Sunset in Santa Barbara

I’ve been thinking a lot about the episodes to do with Rob Porter and David Sorensen, two White House aides who left because their ex-wives said they were abusive. Not just about them, but about people generally who are successful, powerful, and highly regarded at work, and exhibit an entirely different aspect of their personalities at home.

My father used to beat me very badly when I was a child. I’m not talking spanking here, some East European shtetl sense of how to raise children, or even a spare the rod, spoil the child approach. I’m talking about a man with accumulated anxiety and stress from work and marriage who came home and released it by beating a little girl. A man who, if he felt thwarted in plans to go out for an evening, if he had an argument with his wife or didn’t like the food served at dinner, would come into my room, shut the door quietly, go from window to window, shut each slowly and methodically, then close the blinds, and proceed to beat me.

I learned from a young age that these outbursts were rarely triggered by things I said or did. Not that I didn’t have an attitude, I did, but there was no proportion between what I said and what ensued. I knew what it felt like to be the scapegoat for someone’s frustrations many years before I heard the word scapegoat. I knew how it felt to be one’s punching bag, literally, and the marriage of helplessness and hopelessness that ruled the fabric of my life in those days.

From a very early age I learned to fear the sound of the front door opening and closing in the early evening, and to watch and listen for his moods and the dynamics at home as if my life depended on it.

And here’s the thing. My father was highly thought of in the community. He didn’t work in the White House, he was a beloved high school teacher and principal. His students used to visit our house again and again to talk things over with him, and they’d stop me on the streets to tell me how they wished they could talk to their fathers as they did to mine, how they wished they had a father like mine.

When I was in my 30s he wrote me letters to tell me how sorry he was for the violence of my childhood and youth. He described his own early life, which smacked of the same things. I forgave him with all my heart, but that didn’t undo the damage.

When he died shortly after the age of 90, hundreds of people came to the shiva to tell my siblings and myself what a great father we had. A few were the very ones who loved him back in those early brutal years, to whom he was a surrogate father.

I remember sitting in the house and listening to them, filled with a deep feeling of I know a secret about this man that you don’t.

That’s the thing, you see, the secret. In a way he led a secret life. We’re not talking about No man is a hero to his valet; people closest to you will always know things about you that others don’t. What I’m talking about are brutal attacks and violence on a helpless child, that’s the secret.

And that happens when we believe in secrets, when we believe in segmenting and compartmentalizing. That’s when you can be beloved in the office, in art, in literature, in films, and a monster at home. Because we live in a society of secrets.

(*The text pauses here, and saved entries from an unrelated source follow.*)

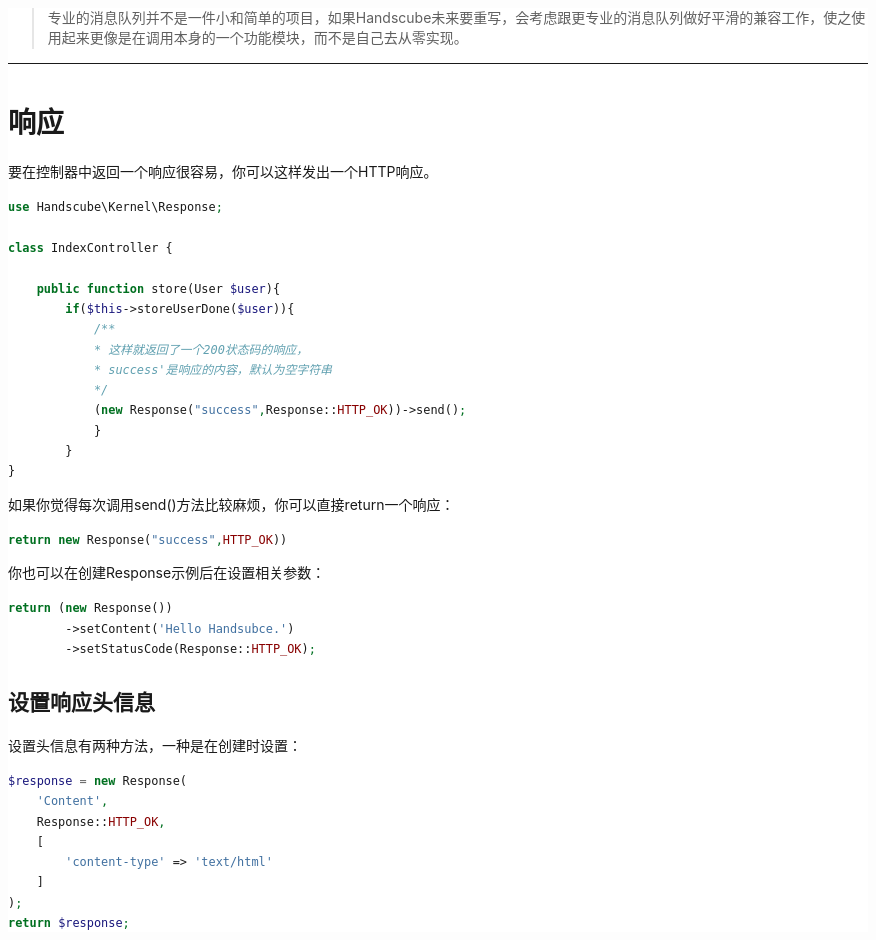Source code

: > 专业的消息队列并不是一件小和简单的项目，如果Handscube未来要重写，会考虑跟更专业的消息队列做好平滑的兼容工作，使之使用起来更像是在调用本身的一个功能模块，而不是自己去从零实现。

---



# 响应

要在控制器中返回一个响应很容易，你可以这样发出一个HTTP响应。

```php
use Handscube\Kernel\Response;

class IndexController {
    
    public function store(User $user){
        if($this->storeUserDone($user)){
            /** 
            * 这样就返回了一个200状态码的响应，
            * success'是响应的内容，默认为空字符串
            */
            (new Response("success",Response::HTTP_OK))->send();
            }
        }
}
```

如果你觉得每次调用send()方法比较麻烦，你可以直接return一个响应：

```php
return new Response("success",HTTP_OK))
```

你也可以在创建Response示例后在设置相关参数：

```php
return (new Response())
		->setContent('Hello Handsubce.')
		->setStatusCode(Response::HTTP_OK);
```



## 设置响应头信息

设置头信息有两种方法，一种是在创建时设置：

```php
$response = new Response(
    'Content',
    Response::HTTP_OK,
    [
        'content-type' => 'text/html'
    ]
);
return $response;
```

There’s nothing I advocate here. What to do when these situations come to light is a challenge for all of us. I don’t think the cure is to fire folks from their jobs, destroy their careers, break all relations. If we’re serious about healing people and society we can’t depend on social media but patiently, painstakingly (which means taking up the pain), work skillfully from bottom up, give names to the unspeakable and a voice to the mute, and never exclude anyone from the country called compassion.

Over many years Bernie has often said that there are no secrets. If we’re all one, then we know—maybe not the details, maybe not everything—but something. Is that true? I’m no longer so sure. I feel I know just one thing. Basically we’re broken, and each fragment is whole.